* _TEXTO SELECCIONADO_:
══════

En ese caso tenemos un grave problema expresivo, pues en la propia expresión llamamos “consejo” a lo que decimos que no es un consejo, por ser desacertado. Hablaríamos en sentido impropio si dijéramos, por ejemplo:

“Ese consejo que A ha dado a B es un mal consejo, pues fue desacertado”.

Todo consejo propiamente dicho sería un consejo acertado y, en consecuencia, si llamamos mal consejo al consejo desacertado, no deberíamos usar la expresión “mal consejo”, sino algo así como “emisión con apariencia de consejo pero que no es tal”.

Idénticamente, si hay tal conexión conceptual necesaria entre derecho y moral, no podríamos decir “El sistema jurídico S es un mal sistema jurídico, por inmoral”.

Al mantener que se da aquella conexión conceptual necesaria entre el derecho que es y el derecho que debe ser se habla de modo figurado y sólo tiene sentido pleno la expresión si agregamos lo siguiente: el derecho que debe ser se determina con arreglo a la moral. Por tanto, la diferencia decisiva no es entre el derecho en su estado actual y el derecho mismo en un estado ideal debido, sino entre el derecho que hay ahora y la moral. Es un parámetro exterior al derecho el que determina si el derecho que es es o no derecho. La conexión, entonces, no es conceptual, sino normativa.

No queda más claro el asunto de Alexy cuando se expresa de otra manera: “en la realidad de un sistema jurídico están necesariamente incluidos ideales jurídicos”[25]. Según esto, cuando el derecho que es no se corresponde o no se corresponde por completo con el ideal, no es derecho o lo es deficientemente. Si en el concepto de consejo está incluido un ideal de buen consejo, no podremos decir que es consejo, o lo es del todo, un consejo malo.

¿Cómo debe definirse un concepto, al menos para que esa definición sea útil y no un puro juego con las palabras y las ideas? Supóngase que yo defino el concepto de árbol de forma que entre las propiedades que atribuyo a los árboles se halla la de ser de hoja perenne. Puedo decir que, en mi concepto, los árboles de hoja caduca, como robles o castaños, no son árboles, pues incumplen una de las notas definitorias del concepto de “árbol”. En cambio, un pino sí sería un árbol. ¿Existe alguna instancia desde la que se pueda medir lo apropiado de mi concepto? Sí, el uso lingüístico común, ligado al entendimiento común. Si preguntamos a mil personas, distintas de mí, si un roble es un árbol, nos contestarán que sí lo es. Por tanto, puede afirmarse, con esa base, que mi concepto es erróneo o inapropiado. O que mi sistema conceptual es mío, pero no se corresponde con los conceptos “vigentes”. Por las mismas, puedo defender que no hay más árbol que el que tenga colgadas unas guirnaldas navideñas. Cuando perdemos el “pie a tierra”, las definiciones y los conceptos son libres; y arbitrarios.

══════

* _TAREA BREVE 1_:
Copia de nuevo las filas desde la primera hasta la línea que contiene "Denver: none -> 9:17", ambas incluidas, y cambia "Halifax" por "Ottawa" sin tocar nada más.
El texto y las filas no tienen relación entre sí.

* _FILAS_:
══════

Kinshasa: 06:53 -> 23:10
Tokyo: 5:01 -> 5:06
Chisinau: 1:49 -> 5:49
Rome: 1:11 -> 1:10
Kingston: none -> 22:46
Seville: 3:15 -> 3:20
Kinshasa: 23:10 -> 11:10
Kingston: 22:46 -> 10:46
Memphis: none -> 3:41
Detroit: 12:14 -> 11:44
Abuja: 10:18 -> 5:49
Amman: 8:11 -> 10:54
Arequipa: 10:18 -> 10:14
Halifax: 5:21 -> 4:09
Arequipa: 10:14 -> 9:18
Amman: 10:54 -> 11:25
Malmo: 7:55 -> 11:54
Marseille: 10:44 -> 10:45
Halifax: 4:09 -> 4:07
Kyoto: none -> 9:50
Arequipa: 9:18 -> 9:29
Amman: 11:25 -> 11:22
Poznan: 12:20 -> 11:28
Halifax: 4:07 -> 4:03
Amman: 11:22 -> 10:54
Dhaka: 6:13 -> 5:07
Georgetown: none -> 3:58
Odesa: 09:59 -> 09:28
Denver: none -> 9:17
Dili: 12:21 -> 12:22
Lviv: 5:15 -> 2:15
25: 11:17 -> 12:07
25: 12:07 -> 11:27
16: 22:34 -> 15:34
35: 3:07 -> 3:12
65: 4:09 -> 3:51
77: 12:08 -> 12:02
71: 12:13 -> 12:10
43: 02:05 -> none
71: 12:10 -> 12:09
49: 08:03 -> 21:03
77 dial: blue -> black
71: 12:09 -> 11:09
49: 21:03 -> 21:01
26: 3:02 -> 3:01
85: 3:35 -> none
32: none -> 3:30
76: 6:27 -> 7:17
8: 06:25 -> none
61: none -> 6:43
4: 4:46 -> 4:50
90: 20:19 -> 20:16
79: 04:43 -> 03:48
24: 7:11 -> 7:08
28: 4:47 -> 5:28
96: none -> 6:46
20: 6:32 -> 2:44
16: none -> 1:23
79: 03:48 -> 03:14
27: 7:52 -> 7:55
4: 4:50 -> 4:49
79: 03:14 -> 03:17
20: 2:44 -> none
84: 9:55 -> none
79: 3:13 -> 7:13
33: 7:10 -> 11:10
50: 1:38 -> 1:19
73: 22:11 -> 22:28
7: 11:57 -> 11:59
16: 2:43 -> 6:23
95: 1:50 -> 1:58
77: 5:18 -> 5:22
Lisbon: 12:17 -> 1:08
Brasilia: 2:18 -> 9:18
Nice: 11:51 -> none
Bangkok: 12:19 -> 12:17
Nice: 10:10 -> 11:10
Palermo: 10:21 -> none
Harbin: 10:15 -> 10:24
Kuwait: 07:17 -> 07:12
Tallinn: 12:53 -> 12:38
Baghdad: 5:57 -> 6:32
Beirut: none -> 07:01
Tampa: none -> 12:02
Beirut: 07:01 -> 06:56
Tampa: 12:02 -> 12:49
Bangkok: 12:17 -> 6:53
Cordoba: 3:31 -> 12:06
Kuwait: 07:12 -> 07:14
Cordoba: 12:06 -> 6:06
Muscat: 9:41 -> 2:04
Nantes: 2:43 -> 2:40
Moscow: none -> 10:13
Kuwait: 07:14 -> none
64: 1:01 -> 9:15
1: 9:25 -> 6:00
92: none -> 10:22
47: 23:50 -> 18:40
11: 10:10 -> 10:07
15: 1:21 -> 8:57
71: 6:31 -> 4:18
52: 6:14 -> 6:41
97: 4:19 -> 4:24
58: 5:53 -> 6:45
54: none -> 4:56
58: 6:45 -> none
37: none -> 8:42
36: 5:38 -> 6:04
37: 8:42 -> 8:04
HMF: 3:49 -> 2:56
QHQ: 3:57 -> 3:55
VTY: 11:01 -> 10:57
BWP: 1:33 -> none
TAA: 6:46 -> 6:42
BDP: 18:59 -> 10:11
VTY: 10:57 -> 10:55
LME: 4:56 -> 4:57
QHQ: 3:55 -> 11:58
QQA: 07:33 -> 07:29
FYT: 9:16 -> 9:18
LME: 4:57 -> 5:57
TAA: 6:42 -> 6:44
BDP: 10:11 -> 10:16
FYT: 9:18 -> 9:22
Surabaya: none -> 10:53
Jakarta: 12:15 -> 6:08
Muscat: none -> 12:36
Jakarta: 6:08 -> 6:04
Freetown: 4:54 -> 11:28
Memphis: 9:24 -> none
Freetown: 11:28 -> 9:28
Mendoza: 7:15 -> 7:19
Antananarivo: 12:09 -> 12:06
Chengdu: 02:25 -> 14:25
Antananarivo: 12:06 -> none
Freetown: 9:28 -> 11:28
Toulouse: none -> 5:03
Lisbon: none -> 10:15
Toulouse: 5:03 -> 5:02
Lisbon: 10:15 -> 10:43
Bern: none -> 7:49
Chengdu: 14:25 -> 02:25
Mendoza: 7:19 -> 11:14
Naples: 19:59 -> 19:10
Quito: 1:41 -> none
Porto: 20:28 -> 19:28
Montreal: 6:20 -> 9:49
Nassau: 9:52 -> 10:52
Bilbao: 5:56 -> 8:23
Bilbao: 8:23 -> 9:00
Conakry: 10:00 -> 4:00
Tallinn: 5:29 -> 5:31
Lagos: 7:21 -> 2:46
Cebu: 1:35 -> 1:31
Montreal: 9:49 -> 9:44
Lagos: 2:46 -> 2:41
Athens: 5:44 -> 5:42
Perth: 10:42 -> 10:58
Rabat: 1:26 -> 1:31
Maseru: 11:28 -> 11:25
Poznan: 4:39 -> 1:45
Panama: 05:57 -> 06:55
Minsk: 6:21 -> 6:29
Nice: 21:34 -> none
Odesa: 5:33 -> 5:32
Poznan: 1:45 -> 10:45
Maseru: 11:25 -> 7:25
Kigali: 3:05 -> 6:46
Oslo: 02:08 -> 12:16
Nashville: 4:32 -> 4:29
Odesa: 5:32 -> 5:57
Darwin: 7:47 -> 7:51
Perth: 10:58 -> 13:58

══════

* _TAREA BREVE 2_:
¿Qué árboles concretos se nombran en el texto sobre el derecho y la moral?

* _RESPUESTA COMPLETA 1_:
Kinshasa: 06:53 -> 23:10
Tokyo: 5:01 -> 5:06
Chisinau: 1:49 -> 5:49
Rome: 1:11 -> 1:10
Kingston: none -> 22:46
Seville: 3:15 -> 3:20
Kinshasa: 23:10 -> 11:10
Kingston: 22:46 -> 10:46
Memphis: none -> 3:41
Detroit: 12:14 -> 11:44
Abuja: 10:18 -> 5:49
Amman: 8:11 -> 10:54
Arequipa: 10:18 -> 10:14
Ottawa: 5:21 -> 4:09
Arequipa: 10:14 -> 9:18
Amman: 10:54 -> 11:25
Malmo: 7:55 -> 11:54
Marseille: 10:44 -> 10:45
Ottawa: 4:09 -> 4:07
Kyoto: none -> 9:50
Arequipa: 9:18 -> 9:29
Amman: 11:25 -> 11:22
Poznan: 12:20 -> 11:28
Ottawa: 4:07 -> 4:03
Amman: 11:22 -> 10:54
Dhaka: 6:13 -> 5:07
Georgetown: none -> 3:58
Odesa: 09:59 -> 09:28
Denver: none -> 9:17

* _RESPUESTA COMPLETA 2_:
Robles, castaños y pino.